Ari Tolany is entering the final year of her master's program in Middle Eastern Studies, where she currently studies Persian. Her research focuses on intersections of gender, law, and the state in Iran, South, and Central Asia. Her thesis examines how reforms to marriage law in India in the twentieth century shaped political parties and identities. In her Brumley Fellowship, Ari will work with Ashley Moran, Director of the State Fragility Initiative at the Strauss Center. Upon completion of her degree, Ari hopes to work for a non-profit outside the United States before earning her doctorate.  
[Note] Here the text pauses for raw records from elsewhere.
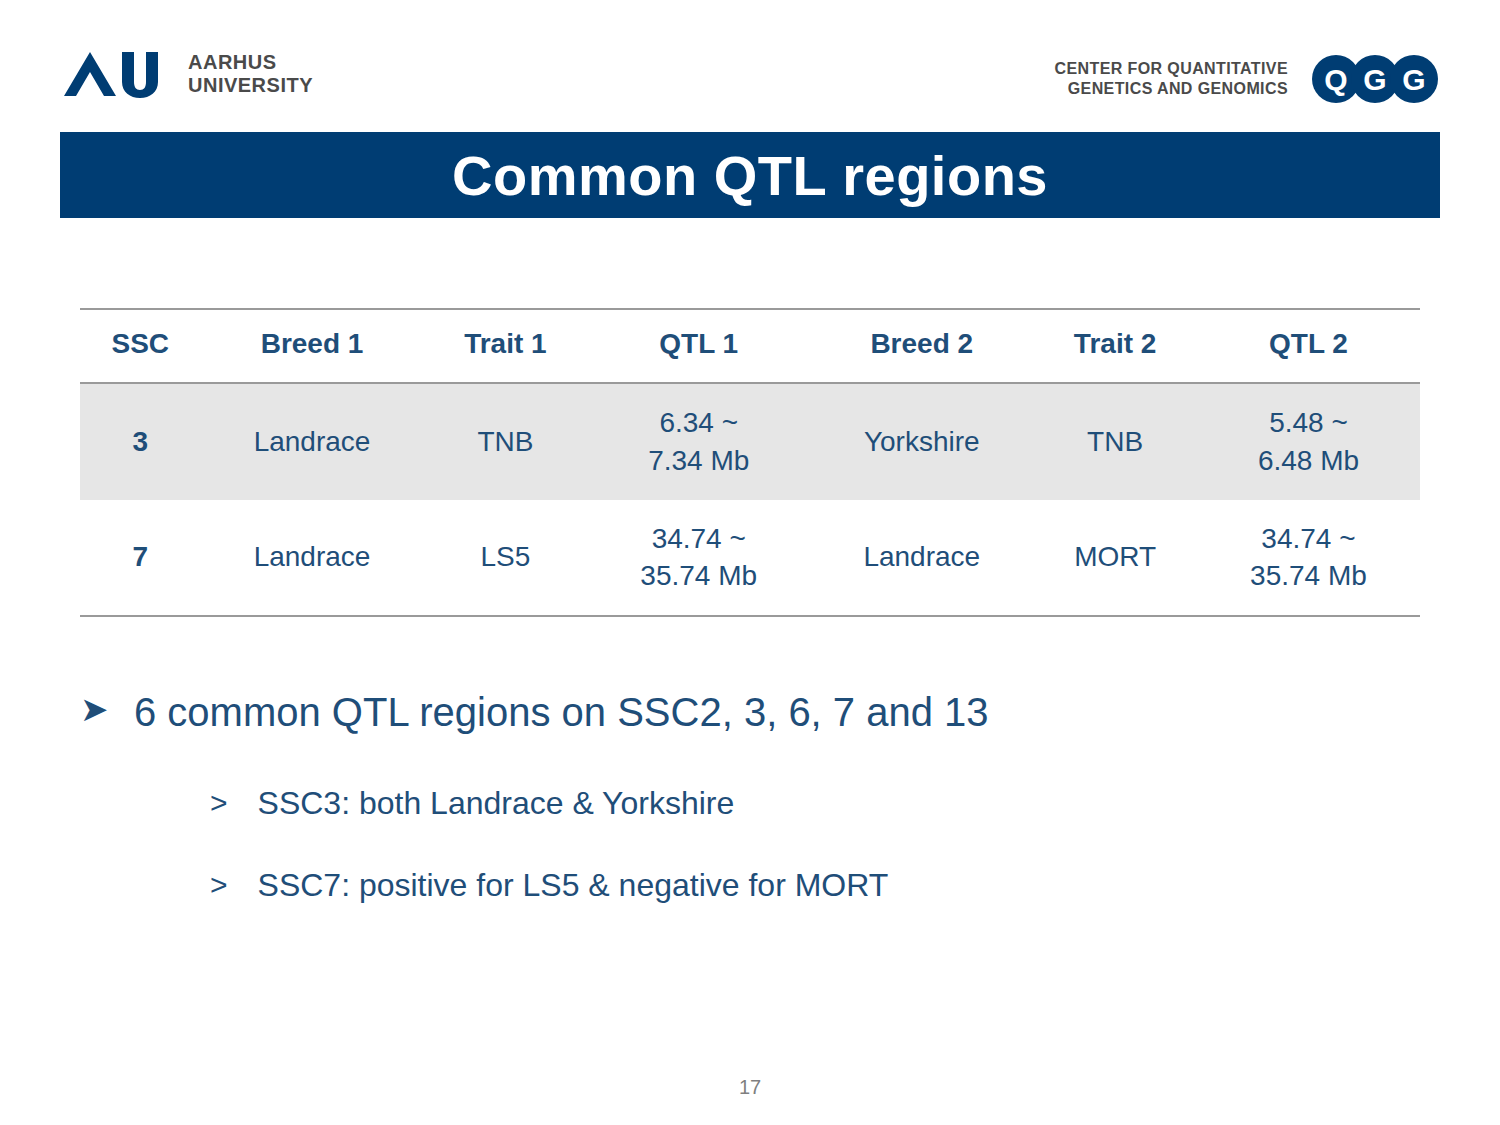AARHUS
UNIVERSITY
CENTER FOR QUANTITATIVE
GENETICS AND GENOMICS
Q G G
Common QTL regions
| SSC | Breed 1 | Trait 1 | QTL 1 | Breed 2 | Trait 2 | QTL 2 |
| --- | --- | --- | --- | --- | --- | --- |
| 3 | Landrace | TNB | 6.34 ~ 7.34 Mb | Yorkshire | TNB | 5.48 ~ 6.48 Mb |
| 7 | Landrace | LS5 | 34.74 ~ 35.74 Mb | Landrace | MORT | 34.74 ~ 35.74 Mb |
➤ 6 common QTL regions on SSC2, 3, 6, 7 and 13
>SSC3: both Landrace & Yorkshire
>SSC7: positive for LS5 & negative for MORT
17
Olimpia Valdivia is a second-year Ph.D. student at the Teresa Lozano Long Institute of Latin American Studies program at UT Austin. She is from Guanajuato Mexico, holds a B.A. in Social Anthropology, and a MA. in Asian and African Studies from El Colegio de México. Her broad areas of study are youth and violence, migration, and refugees. Currently, she is developing a transnational and qualitative dissertation research project regarding the experiences of Central American adolescents who have backgrounds as gang members (like Mara Salvatrucha, MS 13, and 18th Street) as they leave their home countries and traverse the increasingly arcane asylum process through Mexico. The goal of this project is to analyze how those minors experience structural violence in their home countries, how their gang affiliation and such an environment of generalized violence negatively affect their human rights and allow them to migrate in search of protection. In her Brumley Fellowship, Monste will work with Dr. Jacob Dizard of the Central America/Mexico Policy Initiative.

Willy Vasquez is entering the third year of his Ph.D. program in Electrical and Computer Engineering. His research is at the intersection of cryptography and systems security, designing provably secure systems based on advanced cryptographic primitives. As a Brumley Fellow, Willy will work with Bobby Chesney, Director of the Strauss Center, under the Cybersecurity Studies program. Upon completion of his Ph.D., he plans to pursue a position in academia and transition his research into a startup.